Indebolimento che permette allo scienziato di tenere aperta la porta del confronto e della ricerca e di avere l’opportunità di nuove scoperte, ma anche indebolimento come chiave della democrazia che non è altro che indebolimento dei sistemi forti di governo, monarchici, oligarchici e totalitari. Se esiste una qualsiasi verità sarà il re o il gruppo dei potenti o dei sapienti o il partito unico che la incarna e la conosce capace di portare tutti gli altri in quell’unica direzione auspicabile, ma se questa direzione non esiste e solo accettando fino in fondo questa precarietà ha senso la fatica quotidiana di una democrazia che è il riconoscimento della provvisorietà ma anche dell’apertura ad una discussione sempre possibile. Così negli ultimi scritti Vattimo mostra in maniera sempre più efficace come il cristianesimo sia esso stesso indebolimento delle grandi religioni del Libro e forse il luogo intellettuale dove di più l’indebolimento mostra la sua forza.

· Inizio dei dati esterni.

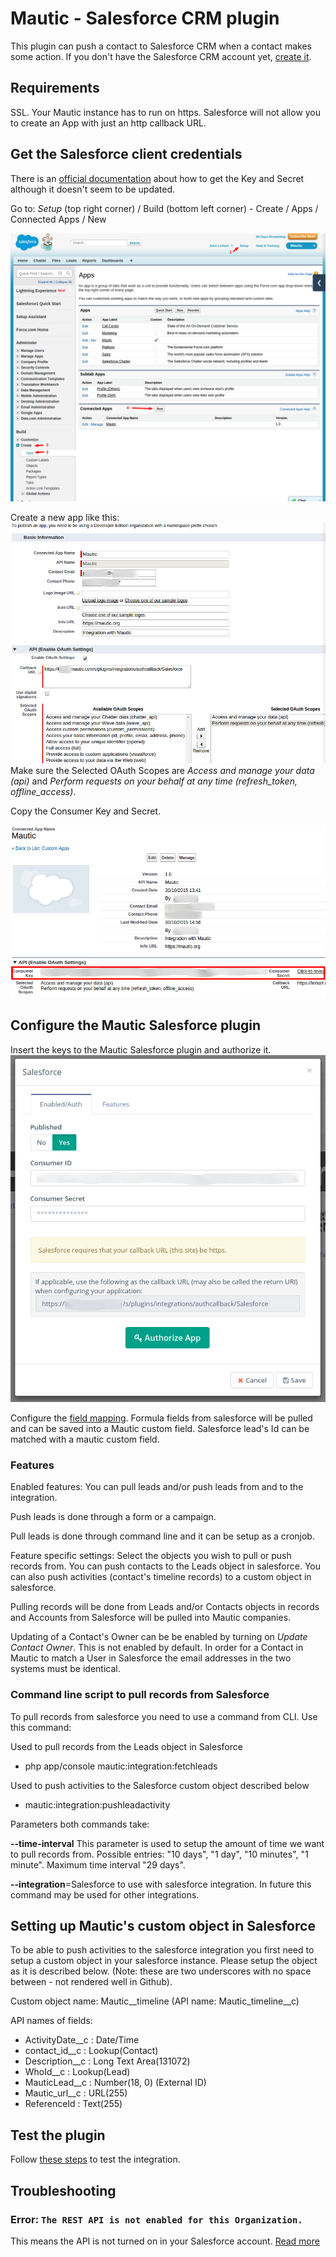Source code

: # Mautic - Salesforce CRM plugin

This plugin can push a contact to Salesforce CRM when a contact makes some action. If you don't have the Salesforce CRM account yet, [create it](http://www.salesforce.com/).

## Requirements

SSL. Your Mautic instance has to run on https. Salesforce will not allow you to create an App with just an http callback URL.

## Get the Salesforce client credentials

There is an [official documentation](http://feedback.uservoice.com/knowledgebase/articles/235661-get-your-key-and-secret-from-salesforce) about how to get the Key and Secret although it doesn't seem to be updated.

Go to: *Setup* (top right corner) / Build (bottom left corner) - Create / Apps / Connected Apps / New

![Salesforce CRM Create an App](./../plugins/media/plugins-salesforce-create-app.png "Salesforce CRM Create an App")

Create a new app like this:
![Salesforce CRM Create an App form](./../plugins/media/plugins-salesforce-create-app-form.png "Salesforce CRM Create an App form")
Make sure the Selected OAuth Scopes are *Access and manage your data (api)* and *Perform requests on your behalf at any time (refresh_token, offline_access)*.

Copy the Consumer Key and Secret.

![Salesforce CRM Create an App keys](./../plugins/media/plugins-salesforce-create-app-keys.png "Salesforce CRM Create an App key")

## Configure the Mautic Salesforce plugin

Insert the keys to the Mautic Salesforce plugin and authorize it.
![Salesforce CRM Authorize](./../plugins/media/plugins-salesforce-authorize.png "Salesforce CRM Authorize")

Configure the [field mapping](./../plugins/field_mapping.html).
Formula fields from salesforce will be pulled and can be saved into a Mautic custom field.
Salesforce lead's Id can be matched with a mautic custom field.

### Features
Enabled features:
You can pull leads and/or push leads from and to the integration.

Push leads is done through a form or a campaign.

Pull leads is done through command line and it can be setup as a cronjob.

Feature specific settings:
Select the objects you wish to pull or push records from. You can push contacts to the Leads object in salesforce. You can also push activities (contact's timeline records) to a custom object in salesforce.

Pulling records will be done from Leads and/or Contacts objects in records and Accounts from Salesforce will be pulled into Mautic companies.

Updating of a Contact's Owner can be be enabled by turning on *Update Contact Owner*. This is not enabled by default. In order for a Contact in Mautic to match a User in Salesforce the email addresses in the two systems must be identical.

### Command line script to pull records from Salesforce
To pull records from salesforce you need to use a command from CLI. Use this command:

Used to pull records from the Leads object in Salesforce

- php app/console mautic:integration:fetchleads

Used to push activities to the Salesforce custom object described below
 - mautic:integration:pushleadactivity

Parameters both commands take:

**--time-interval** This parameter is used to setup the amount of time we want to pull records from. Possible entries: "10 days", "1 day", "10 minutes", "1 minute".  Maximum time interval "29 days".

**--integration**=Salesforce  to use with salesforce integration.  In future this command may be used for other integrations.

## Setting up Mautic's custom object in Salesforce
To be able to push activities to the salesforce integration you first need to setup a custom object in your salesforce instance. Please setup the object as it is described below.  (Note: these are two underscores with no space between - not rendered well in Github).

Custom object name: Mautic\__timeline (API  name: Mautic_timeline\__c)

API names of fields:
- ActivityDate\__c : Date/Time
- contact_id\__c : Lookup(Contact)
- Description\__c  : Long Text Area(131072)
- WhoId\__c : Lookup(Lead)
- MauticLead\__c : Number(18, 0) (External ID)
- Mautic_url\__c : URL(255)
- ReferenceId     : Text(255)



## Test the plugin

Follow [these steps](./../plugins/integration_test.html) to test the integration.

## Troubleshooting

### Error: `The REST API is not enabled for this Organization.`

This means the API is not turned on in your Salesforce account. [Read more](https://help.salesforce.com/apex/HTViewHelpDoc?id=admin_userperms.htm&language=en)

Quale miglior immagine dell’indebolimento dell’incarnazione. Di un dio che si fa carne, di un creatore che si fa creatura, che sceglie di essere in un solo luogo, in un solo tempo, assumendo su di sé la precarietà, la finitezza, la sofferenza dell’umano troppo umano e diventando per questo universale, di tutti e non più di un solo popolo, immagine liberatrice di speranza per tutti coloro che vogliono cambiare la propria condizione e ancora che ad una dogmatica di comandamenti contrappone il solo comandamento dell’amore: un imperativo categorico che riassume in sé ogni comandamento ma ne sposta la forza imperativa da eteronoma ad autonoma, da esterna ad interiore, da minacciosa, violenta, forte a persuasiva, coinvolgente, debole.
Un grande pensiero di libertà e liberazione. Per questo è tutta da indagare una relazione forse inedita di questo Vattimo con la filosofia della prassi, con una filosofia che mette al centro la indistinguibile compresenza del teorizzare e dell’agire, che si pone come atto, azione, volontà, che propone comportamenti individuali come nella tradizione socratica o dell’oriente buddista, come atti teorici essi stessi. La volontà che è soggettiva e metasoggettiva, motore antideterminista di un sapere che è al tempo stesso agire in un’indistinta unicità del soggetto interpretante che al centro della narrazione è narratore esso stesso. In questa chiave la filosofia vattimiana è intrinsecamente politica, è politica e filosofia insieme, e pensiero civile e fondamento di un modo di vivere, cioè di interpretare il mondo e cambiarlo al tempo stesso con la stessa interpretazione.